Afterwards, in the car, the Lovely Bride said, "What were those books we had, the ones in which there were collections of interviews about jobs and World War II?"
I responded "The books were "Working" and "The Good War", by Studs Terkel." He compiled a lot of interviews on these subjects (and other subjects as well), edited them, and published them as oral histories.
And An Endless Shift works off the same principle. The three devisers (as opposed to playwrights) interviewed five health care professionals (four nurses and a respiratory technician) about their experiences during the pandemic. The endless shift of the title is both a reflection of the long hours and relentless pressure during the worst of the pandemic, and the shifting opinions on them as the crisis dragged on, from surprise to fear to support to doubt to hostility from some of the same people they were trying to save.
The performance in one-woman, five characters, five chairs on the stage. Gloria Alacal, one of the devisers is the actor, supported by audio clips of both the news of the day and the women interviewed. And she does a good job, though some of her characters tend to blend and blur in the single-person retelling (I had some trouble telling apart when she was the older African American nurse. and the younger gay male nurse). And there is some repetition in tying it all together at the end, but it holds the (mostly masked) audience for the length of the performance.
And the play provides a narrative approach to the entire mess of the past three years. We've been buffeted by events and discoveries and reverses and politics. Particularly politics. As we move forward, figuring out what happened and why will be a big chunk of our history of these times, and the living record of those who went through it on the front lines will be a big part of that.

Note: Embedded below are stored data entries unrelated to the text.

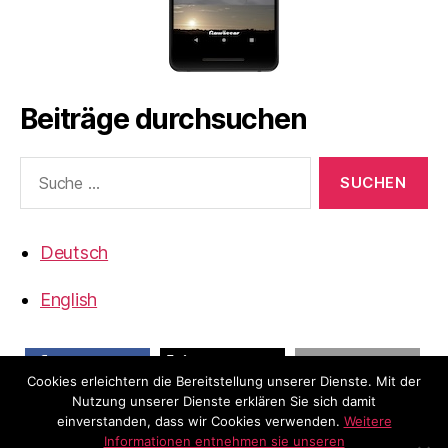
Beiträge durchsuchen
Suche
nach:
Deutsch
English
Cookies erleichtern die Bereitstellung unserer Dienste. Mit der
Nutzung unserer Dienste erklären Sie sich damit
teilen
teilen
E-Mail
einverstanden, dass wir Cookies verwenden.
Weitere
Informationen entnehmen sie unseren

Ultimately as a performance? It's good, and can be better. Yes, the devisers are relaying the words and experiences of their subjects, but they are also choosing the questions and choosing which responses to present and in what order. Terkel presented himself as an author, and Alcal, Davenport, and Wright are similarly empowered to do so. The performance itself needs some editing (I thought we reached the end about three times), yet it was a powerful statement in the words of those that were boots on the ground at the center of this maelstrom.